Responsible for the content: Lena Johansson, Karlskrona kommun. Photo: Lena Johansson unless otherwise stated 

What is the history of the Naval City of Karlskrona?

At the end of the 17th century Sweden was a major European power and had managed to acquire territory in parts of northern Germany and what is now Finland, Estonia and Latvia. The Baltic Sea provided the link that united the various parts of the kingdom. Danish attempts in the 1670’s to regain lost provinces were successfully thwarted by King Karl XI (1655–97).

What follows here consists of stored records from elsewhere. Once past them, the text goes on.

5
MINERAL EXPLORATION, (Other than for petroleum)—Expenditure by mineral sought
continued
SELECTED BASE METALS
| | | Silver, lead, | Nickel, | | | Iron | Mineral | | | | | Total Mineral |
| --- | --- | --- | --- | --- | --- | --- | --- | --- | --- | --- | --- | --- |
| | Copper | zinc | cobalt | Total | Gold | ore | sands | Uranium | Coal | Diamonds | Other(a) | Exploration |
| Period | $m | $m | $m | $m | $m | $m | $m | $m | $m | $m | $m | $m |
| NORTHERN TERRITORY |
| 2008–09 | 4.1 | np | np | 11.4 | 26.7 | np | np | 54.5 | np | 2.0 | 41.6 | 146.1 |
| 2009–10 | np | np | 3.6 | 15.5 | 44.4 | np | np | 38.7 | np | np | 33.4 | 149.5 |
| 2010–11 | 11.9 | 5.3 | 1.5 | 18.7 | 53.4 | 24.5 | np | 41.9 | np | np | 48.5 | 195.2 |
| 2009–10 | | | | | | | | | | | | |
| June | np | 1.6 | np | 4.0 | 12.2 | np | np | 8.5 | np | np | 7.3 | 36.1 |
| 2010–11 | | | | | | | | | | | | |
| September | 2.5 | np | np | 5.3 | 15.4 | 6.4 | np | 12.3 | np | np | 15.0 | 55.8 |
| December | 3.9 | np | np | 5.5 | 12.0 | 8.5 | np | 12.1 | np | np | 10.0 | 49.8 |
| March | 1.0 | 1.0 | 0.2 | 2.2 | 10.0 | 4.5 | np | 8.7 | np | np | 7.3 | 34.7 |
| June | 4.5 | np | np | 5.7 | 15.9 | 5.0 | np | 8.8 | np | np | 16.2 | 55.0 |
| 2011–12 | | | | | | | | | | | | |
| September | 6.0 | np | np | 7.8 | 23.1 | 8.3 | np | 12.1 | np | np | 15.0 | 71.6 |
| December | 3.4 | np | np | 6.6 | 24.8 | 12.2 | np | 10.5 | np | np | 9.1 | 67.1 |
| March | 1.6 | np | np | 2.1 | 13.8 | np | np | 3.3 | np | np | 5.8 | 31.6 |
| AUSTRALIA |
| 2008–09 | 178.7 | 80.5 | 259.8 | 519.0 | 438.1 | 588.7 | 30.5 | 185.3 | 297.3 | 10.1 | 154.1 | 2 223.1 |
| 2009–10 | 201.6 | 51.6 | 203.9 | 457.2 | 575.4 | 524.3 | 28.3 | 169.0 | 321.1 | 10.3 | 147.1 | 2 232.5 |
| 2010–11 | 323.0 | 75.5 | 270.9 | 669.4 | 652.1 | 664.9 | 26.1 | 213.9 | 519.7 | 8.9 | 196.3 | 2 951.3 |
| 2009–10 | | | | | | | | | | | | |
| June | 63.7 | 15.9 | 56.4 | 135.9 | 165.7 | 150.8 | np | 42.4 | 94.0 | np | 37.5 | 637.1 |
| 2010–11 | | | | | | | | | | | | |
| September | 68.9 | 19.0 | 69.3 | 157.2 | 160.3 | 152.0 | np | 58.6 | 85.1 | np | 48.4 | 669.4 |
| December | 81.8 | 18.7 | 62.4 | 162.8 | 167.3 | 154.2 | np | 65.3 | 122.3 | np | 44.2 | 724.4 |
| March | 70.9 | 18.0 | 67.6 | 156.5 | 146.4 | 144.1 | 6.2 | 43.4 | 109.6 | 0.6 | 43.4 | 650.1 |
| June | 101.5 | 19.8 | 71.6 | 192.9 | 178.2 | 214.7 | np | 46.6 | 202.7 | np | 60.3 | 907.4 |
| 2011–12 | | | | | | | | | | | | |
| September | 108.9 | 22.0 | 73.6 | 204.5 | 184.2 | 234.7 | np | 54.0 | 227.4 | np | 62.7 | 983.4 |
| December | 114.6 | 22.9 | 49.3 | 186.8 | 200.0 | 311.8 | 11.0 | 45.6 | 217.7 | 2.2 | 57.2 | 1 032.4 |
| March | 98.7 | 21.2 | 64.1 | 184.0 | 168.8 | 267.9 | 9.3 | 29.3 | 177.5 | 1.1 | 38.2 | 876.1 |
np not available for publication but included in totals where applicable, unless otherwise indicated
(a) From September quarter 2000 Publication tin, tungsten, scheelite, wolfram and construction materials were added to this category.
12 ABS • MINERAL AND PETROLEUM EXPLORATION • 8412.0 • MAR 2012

The Navy was the principal instrument by which Sweden could exert effective control of her new territories on the other side of the Baltic, and after years of deliberations it was finally decided to establish a new base for the Navy in the eastern part of the Blekinge
archipelago. Unlike Stockholm, this naval base was free from ice for large parts of the year, and furthermore would be able to assist the policy of Swedification in the former Danish provinces.
The rugged terrain of Trossö and the other nearby islands provided an extremely favourable location for a naval base. In addition, there was a narrow and deep fairway, which could easily be defended and sufficient room in which to construct a large protected dock. From the very beginning the new base was envisaged as a united whole, complete with fortifications, harbours, dockyards and a civilian town with supply, commercial and administrative structures.